## Aufgaben
1. Welches Prädikat könnte die Gegend um Bitterfeld laut dem Interviewauszug über Umweltpolitik in Sachsen-Anhalt heute ohne große Anstrengungen bekommen?
2. Führen Sie den Interviewauszug über Umweltpolitik in Sachsen-Anhalt nach seinem letzten Satz fort.

Andreas Fox: Die Bürgerinitiative Morsleben, die die Schließung des dortigen atomaren Endlagers anstrebt, hofft, wie im Fall der Asse in Niedersachsen, auf die Einsetzung einer Begleitgruppe. Da kommen Bürger, Vertreter der Kommunen, Fachleute und Mitarbeiter der Betreiber zusammen und stehen im ständigen Dialog. Welche Hoffnungen können Sie mir da machen?

Ich kann das nicht verordnen. Man kann das höchstens stimulieren, wenn man da Bedarf sieht. Der Unterschied zur Asse ist doch, dass wir hier den Beschluss haben, dass das Endlager geschlossen wird. Es läuft ein juristisches Verfahren, das die Schließung begleitet. Dennoch verstehe ich das Bedürfnis der betroffenen Bevölkerung, fortwährend Einblick in die Vorgänge der Behörden zu erhalten.

Fox: Wo würden Sie die Bedeutung des Umweltschutzes in Sachsen-Anhalt verorten?

Wir haben die Situation, dass wir im Gegensatz zu Niedersachsen keine flächendeckende Identifikation der Bevölkerung mit den Umweltverbänden haben. So protestiert der BUND immer wieder gegen den Bau der A-14-Nordverlängerung, obwohl es sich um einen Lückenschluss handelt und eine überwältigende Mehrheit der Menschen dort diese Autobahn dringendst will.

Wir kommen aus der Hölle und sind in einem umweltpolitischen Paradies angekommen. Das sage ich als einer, der als Physiker im Umweltschutz der DDR gearbeitet hat. Ich kenne die Situation in der Gegend Bitterfeld zu DDR-Zeiten und jetzt. Heute könnten wir dort ohne große Anstrengungen das Prädikat „Luftkurort“ bekommen. Das soll heißen: Wir haben auf diesem Gebiet einen Qualitätssprung erlebt, den wir so nicht mehr erwartet haben. Mit diesem Wissen müssen auch Umweltinitiativen sich den Einstellungen der Bevölkerung annähern. Der geht es mehrheitlich um andere Themen: Sichere wirtschaftliche Verhältnisse, Ausbildungsplätze, gute Kinderbetreuung. Im Westen gibt es viel mehr als im Osten eine gewachsene Begleitkultur dieser umweltpolitischen Prozesse. Ich plädiere deshalb dafür, Geduld miteinander zu haben.

## Die Daten

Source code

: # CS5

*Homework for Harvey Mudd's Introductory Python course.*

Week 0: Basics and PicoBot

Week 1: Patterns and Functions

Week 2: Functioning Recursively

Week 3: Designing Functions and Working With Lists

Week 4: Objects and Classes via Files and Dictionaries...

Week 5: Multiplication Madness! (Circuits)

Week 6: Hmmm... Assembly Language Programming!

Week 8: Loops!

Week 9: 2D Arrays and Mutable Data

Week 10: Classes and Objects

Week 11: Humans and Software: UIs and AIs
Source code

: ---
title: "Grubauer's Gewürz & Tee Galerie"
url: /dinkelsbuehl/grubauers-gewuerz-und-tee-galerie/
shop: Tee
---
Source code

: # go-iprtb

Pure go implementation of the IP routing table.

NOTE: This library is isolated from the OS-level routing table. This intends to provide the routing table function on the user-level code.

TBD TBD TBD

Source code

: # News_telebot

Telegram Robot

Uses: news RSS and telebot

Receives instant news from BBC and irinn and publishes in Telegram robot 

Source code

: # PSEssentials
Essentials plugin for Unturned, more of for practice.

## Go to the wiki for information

## Antworten
1. Das Prädikat „Luftkurort“.

2.
Redaktion: Wie stehen Sie zu dem eingeschlagenen politischen Kurs der Bundesregierung in der Atompolitik und der Endlagersuche?

Ich bin da ganz bei meinem Amtskollegen aus Niedersachsen, David McAllister, der sich dafür einsetzt, dass fachliche Kriterien die Endlagerfrage bestimmen und nicht einst gefällte historische Entscheidungen, die sich im Laufe der Jahre überholt haben. Ich bin als Physiker den neuen Technologien positiv aufgeschlossen. In den Fragen der Atompolitik und mit der Erfahrung von Tschernobyl kann ich nur sagen: Es gibt Entscheidungen des Menschen, die so tief in die Schöpfung eingreifen, dass sie nicht mehr rückgängig gemacht werden können. Die Atomkraft birgt diese Gefahr.

Fox: Hat Fukushima ihr politisches Handeln beeinflusst?

Als das AKW in Japan havarierte, hatte ich den Vorsitz in der Ministerpräsidenten-Konferenz inne. Ich bin froh, dass ich mich mit meinen Kollegen aus den Ländern auf einen klar geregelten Ausstiegsplan einigen konnte, dem die Kanzlerin zugestimmt hat. Die Entscheidung bedeutete aber zugleich, dass wir in einer Zeit der Überbrückung bis zum Jahr 2050 wieder auf fossile Brennstoffe wie Kohle setzen müssen, um die Energiesicherheit der Bevölkerung zu gewähren. Zeitgleich muss eine Reduzierung der CO2-Emissionen gelingen. Das ist der schmale Grat, auf dem wir energiepolitisch wandeln. Ich bin der Auffassung, dass die Atomkraft langfristig weg muss. Aber sie ist noch da, und alle haben davon partizipiert. Das ist auch ein Fakt.

Eitge: Wie kam ein Physiker nach der Wende auf den Chefsessel eines Arbeitsamtes?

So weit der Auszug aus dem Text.